### GOAL OF THE EXERCISE
Reproduce the opening lines of the records exactly, please, stopping after the line that contains "metadata, and calibrations as arguments.".

(Data items)
###

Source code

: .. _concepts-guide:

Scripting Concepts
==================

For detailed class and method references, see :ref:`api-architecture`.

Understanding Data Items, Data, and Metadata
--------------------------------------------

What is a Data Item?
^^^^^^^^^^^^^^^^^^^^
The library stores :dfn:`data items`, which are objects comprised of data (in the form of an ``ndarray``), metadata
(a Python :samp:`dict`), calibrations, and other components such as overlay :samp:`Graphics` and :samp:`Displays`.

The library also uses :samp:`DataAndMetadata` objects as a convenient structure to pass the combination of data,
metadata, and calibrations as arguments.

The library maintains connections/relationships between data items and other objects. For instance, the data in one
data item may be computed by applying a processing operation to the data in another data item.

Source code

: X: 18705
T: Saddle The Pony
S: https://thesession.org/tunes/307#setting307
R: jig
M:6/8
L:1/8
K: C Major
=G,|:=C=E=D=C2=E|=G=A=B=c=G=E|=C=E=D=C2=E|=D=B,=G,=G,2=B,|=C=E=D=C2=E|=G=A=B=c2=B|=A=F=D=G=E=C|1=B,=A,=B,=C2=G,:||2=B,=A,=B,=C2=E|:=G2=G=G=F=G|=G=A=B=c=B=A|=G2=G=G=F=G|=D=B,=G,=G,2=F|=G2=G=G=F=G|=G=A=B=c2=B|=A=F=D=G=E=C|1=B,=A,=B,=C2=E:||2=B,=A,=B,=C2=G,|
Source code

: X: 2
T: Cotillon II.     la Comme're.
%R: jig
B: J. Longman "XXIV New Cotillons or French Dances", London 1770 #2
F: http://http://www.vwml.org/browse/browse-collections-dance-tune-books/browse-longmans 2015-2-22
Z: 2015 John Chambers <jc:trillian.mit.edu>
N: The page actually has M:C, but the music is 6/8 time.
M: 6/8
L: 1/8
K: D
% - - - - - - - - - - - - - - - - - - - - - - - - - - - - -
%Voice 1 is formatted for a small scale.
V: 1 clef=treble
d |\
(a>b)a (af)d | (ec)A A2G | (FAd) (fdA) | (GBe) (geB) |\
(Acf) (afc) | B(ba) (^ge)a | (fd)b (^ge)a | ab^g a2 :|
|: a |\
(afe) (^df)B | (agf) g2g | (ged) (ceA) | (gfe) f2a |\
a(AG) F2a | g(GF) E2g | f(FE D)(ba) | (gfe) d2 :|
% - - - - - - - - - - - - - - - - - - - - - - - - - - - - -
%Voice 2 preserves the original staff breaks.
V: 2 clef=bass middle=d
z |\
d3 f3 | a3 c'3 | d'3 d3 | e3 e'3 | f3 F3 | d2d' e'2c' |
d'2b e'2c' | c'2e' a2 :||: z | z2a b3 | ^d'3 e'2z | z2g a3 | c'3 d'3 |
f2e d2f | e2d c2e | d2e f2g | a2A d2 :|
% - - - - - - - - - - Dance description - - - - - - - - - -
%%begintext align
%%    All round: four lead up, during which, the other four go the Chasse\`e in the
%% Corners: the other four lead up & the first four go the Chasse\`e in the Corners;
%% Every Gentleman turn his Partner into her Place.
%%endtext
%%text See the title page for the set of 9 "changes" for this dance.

###

### EXPECTED OUTPUT
Source code

: .. _concepts-guide:

Scripting Concepts
==================

For detailed class and method references, see :ref:`api-architecture`.

Understanding Data Items, Data, and Metadata
--------------------------------------------

What is a Data Item?
^^^^^^^^^^^^^^^^^^^^
The library stores :dfn:`data items`, which are objects comprised of data (in the form of an ``ndarray``), metadata
(a Python :samp:`dict`), calibrations, and other components such as overlay :samp:`Graphics` and :samp:`Displays`.

The library also uses :samp:`DataAndMetadata` objects as a convenient structure to pass the combination of data,
metadata, and calibrations as arguments.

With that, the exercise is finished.